**Instructions for the task**: This task calls for the lines below starting at the one containing "今週末のイベントまとめ（毎週更新）" and ending at the one containing "estudiantes que califiquen", repeated exactly with both ends kept and pictures left out.

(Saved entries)

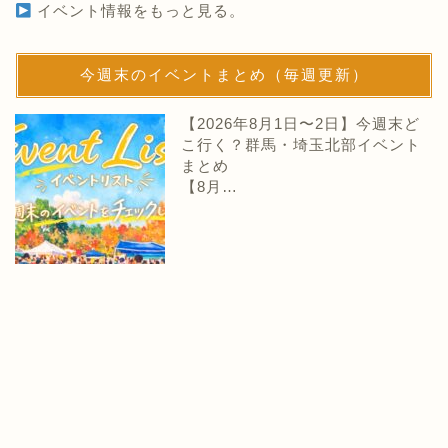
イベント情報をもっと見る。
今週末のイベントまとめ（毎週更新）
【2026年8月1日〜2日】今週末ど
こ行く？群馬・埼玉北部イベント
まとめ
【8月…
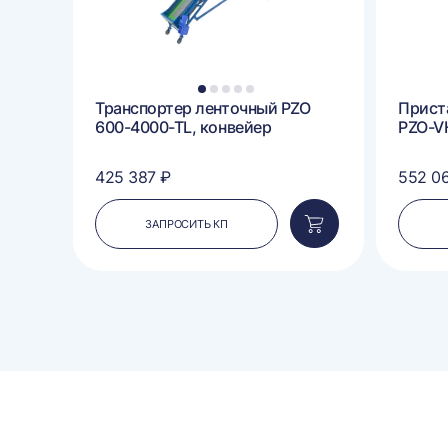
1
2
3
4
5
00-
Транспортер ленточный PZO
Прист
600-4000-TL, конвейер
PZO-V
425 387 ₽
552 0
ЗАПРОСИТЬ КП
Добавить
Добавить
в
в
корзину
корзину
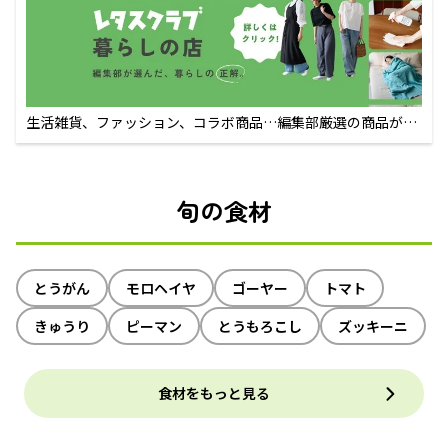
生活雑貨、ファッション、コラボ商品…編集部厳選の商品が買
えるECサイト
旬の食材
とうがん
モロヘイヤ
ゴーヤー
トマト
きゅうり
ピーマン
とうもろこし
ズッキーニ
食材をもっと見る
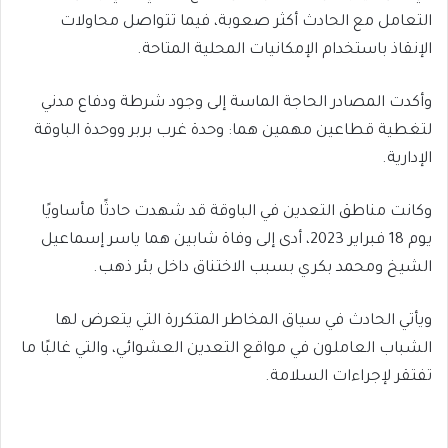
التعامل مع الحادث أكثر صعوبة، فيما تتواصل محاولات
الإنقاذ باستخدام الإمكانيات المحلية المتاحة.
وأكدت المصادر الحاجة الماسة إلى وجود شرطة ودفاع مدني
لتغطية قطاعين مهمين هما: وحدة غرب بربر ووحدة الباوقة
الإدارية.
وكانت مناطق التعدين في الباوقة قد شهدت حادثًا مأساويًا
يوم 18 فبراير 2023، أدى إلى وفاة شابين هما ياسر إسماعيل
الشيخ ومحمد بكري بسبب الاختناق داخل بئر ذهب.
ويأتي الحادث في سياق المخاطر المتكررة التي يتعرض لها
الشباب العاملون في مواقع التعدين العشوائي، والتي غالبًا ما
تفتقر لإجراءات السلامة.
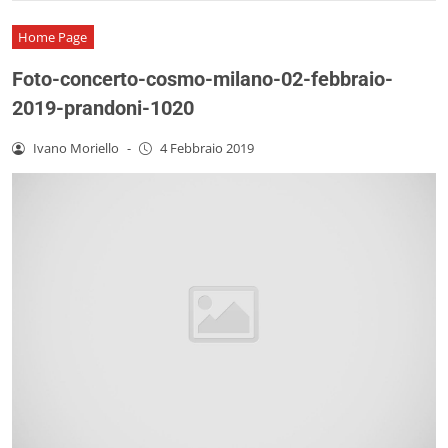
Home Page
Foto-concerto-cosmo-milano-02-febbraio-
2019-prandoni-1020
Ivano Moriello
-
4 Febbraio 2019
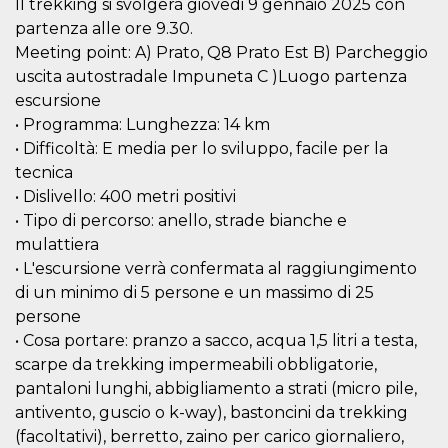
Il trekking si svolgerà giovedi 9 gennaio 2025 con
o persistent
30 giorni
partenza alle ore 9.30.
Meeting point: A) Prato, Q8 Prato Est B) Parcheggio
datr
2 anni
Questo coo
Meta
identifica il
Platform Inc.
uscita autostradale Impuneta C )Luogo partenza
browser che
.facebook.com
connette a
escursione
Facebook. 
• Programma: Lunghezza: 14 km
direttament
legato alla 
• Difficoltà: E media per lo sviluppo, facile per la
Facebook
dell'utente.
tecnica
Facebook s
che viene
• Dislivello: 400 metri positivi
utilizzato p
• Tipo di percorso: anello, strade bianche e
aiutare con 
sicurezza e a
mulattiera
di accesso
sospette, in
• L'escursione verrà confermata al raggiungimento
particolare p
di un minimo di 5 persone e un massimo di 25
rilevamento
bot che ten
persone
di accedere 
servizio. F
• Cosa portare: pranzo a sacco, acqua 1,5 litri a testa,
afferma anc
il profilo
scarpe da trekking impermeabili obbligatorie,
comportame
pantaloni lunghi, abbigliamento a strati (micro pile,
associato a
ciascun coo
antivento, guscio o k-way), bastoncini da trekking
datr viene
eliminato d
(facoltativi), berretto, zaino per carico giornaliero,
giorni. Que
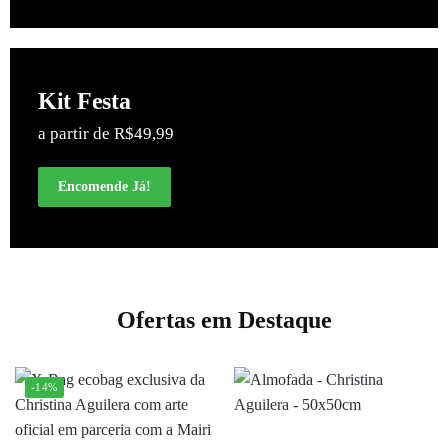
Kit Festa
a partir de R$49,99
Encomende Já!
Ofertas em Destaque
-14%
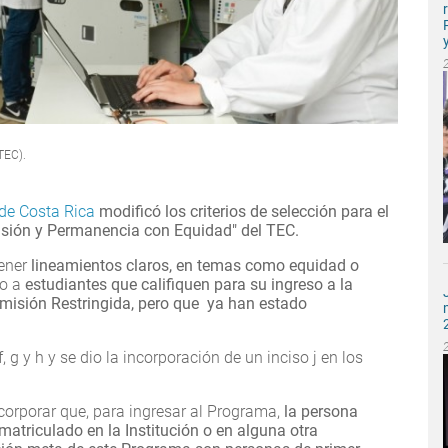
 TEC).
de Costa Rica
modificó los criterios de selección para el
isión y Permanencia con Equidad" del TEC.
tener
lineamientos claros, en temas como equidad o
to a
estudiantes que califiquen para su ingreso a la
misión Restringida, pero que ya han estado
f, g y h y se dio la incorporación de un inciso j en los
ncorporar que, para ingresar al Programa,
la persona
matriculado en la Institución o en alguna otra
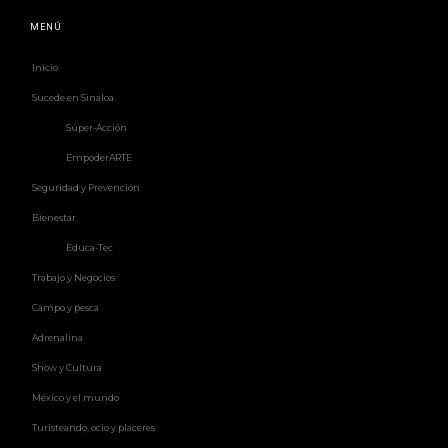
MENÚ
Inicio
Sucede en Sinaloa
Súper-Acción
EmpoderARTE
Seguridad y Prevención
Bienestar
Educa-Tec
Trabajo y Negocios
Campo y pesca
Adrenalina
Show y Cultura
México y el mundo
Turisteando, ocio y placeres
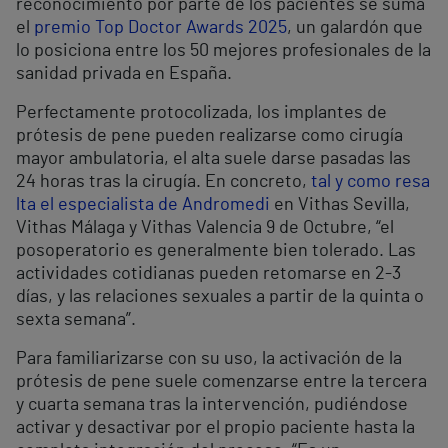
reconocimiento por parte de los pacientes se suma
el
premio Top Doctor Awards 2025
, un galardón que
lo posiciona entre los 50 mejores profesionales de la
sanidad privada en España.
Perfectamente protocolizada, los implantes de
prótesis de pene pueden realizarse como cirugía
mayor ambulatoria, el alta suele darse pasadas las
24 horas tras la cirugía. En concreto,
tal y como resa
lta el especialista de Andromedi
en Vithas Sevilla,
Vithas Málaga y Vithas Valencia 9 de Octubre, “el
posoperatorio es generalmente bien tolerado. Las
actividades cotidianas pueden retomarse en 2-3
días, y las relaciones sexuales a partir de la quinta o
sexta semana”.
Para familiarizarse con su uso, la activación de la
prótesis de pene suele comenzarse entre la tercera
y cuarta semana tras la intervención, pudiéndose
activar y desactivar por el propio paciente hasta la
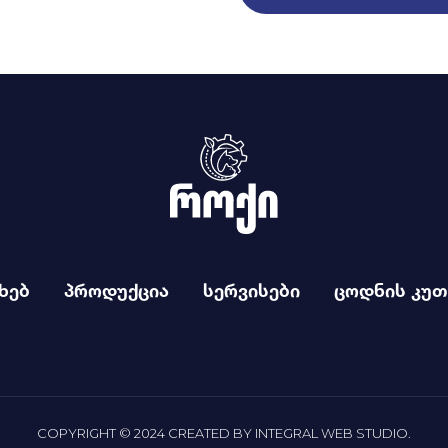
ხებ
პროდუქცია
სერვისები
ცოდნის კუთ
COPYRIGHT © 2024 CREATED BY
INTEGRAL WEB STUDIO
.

**Expected output**:
今週末のイベントまとめ（毎週更新）
【2026年8月1日〜2日】今週末ど
こ行く？群馬・埼玉北部イベント
まとめ
【8月…
1
2
3
4
5
00-
Транспортер ленточный PZO
Прист
600-4000-TL, конвейер
PZO-V
425 387 ₽
552 0
ЗАПРОСИТЬ КП
Добавить
Добавить
в
в
корзину
корзину
生活雑貨、ファッション、コラボ商品…編集部厳選の商品が買
えるECサイト
旬の食材
とうがん
モロヘイヤ
ゴーヤー
トマト
きゅうり
ピーマン
とうもろこし
ズッキーニ
食材をもっと見る
التعامل مع الحادث أكثر صعوبة، فيما تتواصل محاولات
الإنقاذ باستخدام الإمكانيات المحلية المتاحة.
وأكدت المصادر الحاجة الماسة إلى وجود شرطة ودفاع مدني
لتغطية قطاعين مهمين هما: وحدة غرب بربر ووحدة الباوقة
الإدارية.
وكانت مناطق التعدين في الباوقة قد شهدت حادثًا مأساويًا
يوم 18 فبراير 2023، أدى إلى وفاة شابين هما ياسر إسماعيل
الشيخ ومحمد بكري بسبب الاختناق داخل بئر ذهب.
ويأتي الحادث في سياق المخاطر المتكررة التي يتعرض لها
الشباب العاملون في مواقع التعدين العشوائي، والتي غالبًا ما
تفتقر لإجراءات السلامة.
Home Page
Foto-concerto-cosmo-milano-02-febbraio-
2019-prandoni-1020
Ivano Moriello
-
4 Febbraio 2019
Il trekking si svolgerà giovedi 9 gennaio 2025 con
o persistent
30 giorni
partenza alle ore 9.30.
Meeting point: A) Prato, Q8 Prato Est B) Parcheggio
datr
2 anni
Questo coo
Meta
identifica il
Platform Inc.
uscita autostradale Impuneta C )Luogo partenza
browser che
.facebook.com
connette a
escursione
Facebook. 
• Programma: Lunghezza: 14 km
direttament
legato alla 
• Difficoltà: E media per lo sviluppo, facile per la
Facebook
dell'utente.
tecnica
Facebook s
che viene
• Dislivello: 400 metri positivi
utilizzato p
• Tipo di percorso: anello, strade bianche e
aiutare con 
sicurezza e a
mulattiera
di accesso
sospette, in
• L'escursione verrà confermata al raggiungimento
particolare p
di un minimo di 5 persone e un massimo di 25
rilevamento
bot che ten
persone
di accedere 
servizio. F
• Cosa portare: pranzo a sacco, acqua 1,5 litri a testa,
afferma anc
il profilo
scarpe da trekking impermeabili obbligatorie,
comportame
pantaloni lunghi, abbigliamento a strati (micro pile,
associato a
ciascun coo
antivento, guscio o k-way), bastoncini da trekking
datr viene
eliminato d
(facoltativi), berretto, zaino per carico giornaliero,
giorni. Que
Kit Festa
a partir de R$49,99
Encomende Já!
Ofertas em Destaque
-14%
 TEC).
de Costa Rica
modificó los criterios de selección para el
isión y Permanencia con Equidad" del TEC.
tener
lineamientos claros, en temas como equidad o
to a
estudiantes que califiquen para su ingreso a la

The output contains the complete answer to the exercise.